◆ **ВЫБРАННЫЙ ФРАГМЕНТ**
Выводы главы

Выводы главы

Подводя промежуточные итоги исследования, можно констатировать, что Л. Н. Толстой фактически предложил русскому образованному обществу набор религиозных идей особого рода, полагая, что он носит безальтернативный характер и должен заменить парадигму исторического христианства. В конечном счете эта парадигма является завершением процесса поисков «нового Христа», характерных для русской культуры XIX в., и представляет собой, как убедительно показали исследования православных, католических и протестантских ученых, достаточно произвольную интерпретацию Учения Спасителя. Однако религиозно-философские идеи Л. Н. Толстого, при всей своей научной и богословской несостоятельности, подкупали образованных современников свободной критикой церковных догматов и установлений, критикой, которая воспринималась как нечто новое и неожиданное.

◆ **ВАШЕ ЗАДАНИЕ**
Перепишите текст выводов главы от слов «Подводя промежуточные итоги» до слов «новое и неожиданное.» включительно, заменив «русской культуры» на «европейской культуры».

◆ **ИСХОДНЫЕ ДАННЫЕ**
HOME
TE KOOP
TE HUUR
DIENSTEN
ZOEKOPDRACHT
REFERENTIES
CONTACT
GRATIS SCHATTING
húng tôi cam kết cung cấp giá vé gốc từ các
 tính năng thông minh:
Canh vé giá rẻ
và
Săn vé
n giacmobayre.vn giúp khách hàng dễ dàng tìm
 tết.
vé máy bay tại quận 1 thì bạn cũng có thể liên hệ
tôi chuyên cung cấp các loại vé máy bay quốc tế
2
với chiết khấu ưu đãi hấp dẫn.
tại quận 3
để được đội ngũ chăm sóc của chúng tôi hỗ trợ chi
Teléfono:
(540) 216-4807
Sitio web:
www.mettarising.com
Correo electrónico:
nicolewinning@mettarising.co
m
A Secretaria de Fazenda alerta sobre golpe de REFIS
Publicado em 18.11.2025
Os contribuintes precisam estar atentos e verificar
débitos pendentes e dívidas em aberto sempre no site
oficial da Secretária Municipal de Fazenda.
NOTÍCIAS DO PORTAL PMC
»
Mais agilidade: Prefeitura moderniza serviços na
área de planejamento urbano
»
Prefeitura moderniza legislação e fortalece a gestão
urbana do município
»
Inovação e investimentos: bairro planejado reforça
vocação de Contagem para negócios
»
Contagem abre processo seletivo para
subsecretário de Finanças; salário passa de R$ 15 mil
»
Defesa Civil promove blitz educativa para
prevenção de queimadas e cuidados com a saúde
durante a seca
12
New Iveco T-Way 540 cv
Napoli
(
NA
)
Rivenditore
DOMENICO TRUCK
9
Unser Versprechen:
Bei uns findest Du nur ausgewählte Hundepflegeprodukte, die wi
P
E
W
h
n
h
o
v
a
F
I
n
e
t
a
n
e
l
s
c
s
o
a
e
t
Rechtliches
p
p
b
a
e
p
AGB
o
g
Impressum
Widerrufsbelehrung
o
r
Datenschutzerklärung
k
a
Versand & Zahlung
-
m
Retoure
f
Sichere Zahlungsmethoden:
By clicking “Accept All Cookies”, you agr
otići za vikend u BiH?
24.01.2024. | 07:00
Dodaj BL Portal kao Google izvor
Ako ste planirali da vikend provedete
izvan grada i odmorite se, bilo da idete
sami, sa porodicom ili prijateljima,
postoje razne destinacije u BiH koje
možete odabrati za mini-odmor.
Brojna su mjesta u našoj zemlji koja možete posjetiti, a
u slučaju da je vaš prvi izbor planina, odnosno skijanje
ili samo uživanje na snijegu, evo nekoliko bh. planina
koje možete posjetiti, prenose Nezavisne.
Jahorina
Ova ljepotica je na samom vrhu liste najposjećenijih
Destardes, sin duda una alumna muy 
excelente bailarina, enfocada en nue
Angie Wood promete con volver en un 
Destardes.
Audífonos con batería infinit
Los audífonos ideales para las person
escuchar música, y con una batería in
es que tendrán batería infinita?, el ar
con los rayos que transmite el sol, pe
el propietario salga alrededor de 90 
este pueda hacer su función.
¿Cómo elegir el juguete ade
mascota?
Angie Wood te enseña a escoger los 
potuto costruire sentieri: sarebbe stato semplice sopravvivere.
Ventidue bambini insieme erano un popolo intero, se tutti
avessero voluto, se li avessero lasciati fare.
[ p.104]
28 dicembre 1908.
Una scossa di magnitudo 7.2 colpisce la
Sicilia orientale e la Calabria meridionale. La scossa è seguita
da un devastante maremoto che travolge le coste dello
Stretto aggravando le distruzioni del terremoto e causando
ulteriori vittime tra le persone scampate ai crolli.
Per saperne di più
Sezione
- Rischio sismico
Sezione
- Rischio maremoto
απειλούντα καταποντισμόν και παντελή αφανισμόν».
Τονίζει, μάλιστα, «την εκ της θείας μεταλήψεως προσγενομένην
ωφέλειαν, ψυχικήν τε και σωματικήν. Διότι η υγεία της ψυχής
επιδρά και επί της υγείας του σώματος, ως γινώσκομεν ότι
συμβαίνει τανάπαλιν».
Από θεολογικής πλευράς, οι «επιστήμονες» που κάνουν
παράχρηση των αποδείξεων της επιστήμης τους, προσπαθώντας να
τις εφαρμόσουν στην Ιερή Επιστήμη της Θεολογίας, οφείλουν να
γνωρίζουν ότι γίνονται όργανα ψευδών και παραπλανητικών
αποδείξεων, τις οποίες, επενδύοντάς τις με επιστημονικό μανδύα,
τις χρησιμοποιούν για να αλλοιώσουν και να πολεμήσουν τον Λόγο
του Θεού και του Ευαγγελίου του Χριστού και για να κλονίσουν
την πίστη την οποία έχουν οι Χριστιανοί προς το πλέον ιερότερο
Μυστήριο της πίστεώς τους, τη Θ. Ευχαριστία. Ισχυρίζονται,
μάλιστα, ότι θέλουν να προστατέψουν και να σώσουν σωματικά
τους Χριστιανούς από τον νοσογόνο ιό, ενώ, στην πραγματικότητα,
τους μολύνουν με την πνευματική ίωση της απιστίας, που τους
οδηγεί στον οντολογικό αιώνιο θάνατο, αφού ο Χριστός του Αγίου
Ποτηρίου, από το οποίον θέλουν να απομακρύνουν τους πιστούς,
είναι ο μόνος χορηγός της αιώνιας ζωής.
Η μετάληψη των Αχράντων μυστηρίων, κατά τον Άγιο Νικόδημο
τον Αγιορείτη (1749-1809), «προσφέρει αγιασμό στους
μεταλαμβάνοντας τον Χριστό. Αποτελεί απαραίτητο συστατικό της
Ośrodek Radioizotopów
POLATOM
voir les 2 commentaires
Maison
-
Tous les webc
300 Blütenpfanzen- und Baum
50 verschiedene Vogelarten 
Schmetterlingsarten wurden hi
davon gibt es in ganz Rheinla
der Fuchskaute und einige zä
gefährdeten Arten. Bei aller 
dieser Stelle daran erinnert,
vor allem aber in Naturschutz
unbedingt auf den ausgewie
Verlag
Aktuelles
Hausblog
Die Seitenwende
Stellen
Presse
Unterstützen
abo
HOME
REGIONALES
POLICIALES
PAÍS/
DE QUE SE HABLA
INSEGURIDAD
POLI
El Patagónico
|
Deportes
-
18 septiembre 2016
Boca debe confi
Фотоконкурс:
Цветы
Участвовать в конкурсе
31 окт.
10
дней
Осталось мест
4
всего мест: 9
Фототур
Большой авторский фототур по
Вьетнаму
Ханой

◆ **ОТВЕТ НА ЗАДАНИЕ**
Подводя промежуточные итоги исследования, можно констатировать, что Л. Н. Толстой фактически предложил русскому образованному обществу набор религиозных идей особого рода, полагая, что он носит безальтернативный характер и должен заменить парадигму исторического христианства. В конечном счете эта парадигма является завершением процесса поисков «нового Христа», характерных для европейской культуры XIX в., и представляет собой, как убедительно показали исследования православных, католических и протестантских ученых, достаточно произвольную интерпретацию Учения Спасителя. Однако религиозно-философские идеи Л. Н. Толстого, при всей своей научной и богословской несостоятельности, подкупали образованных современников свободной критикой церковных догматов и установлений, критикой, которая воспринималась как нечто новое и неожиданное.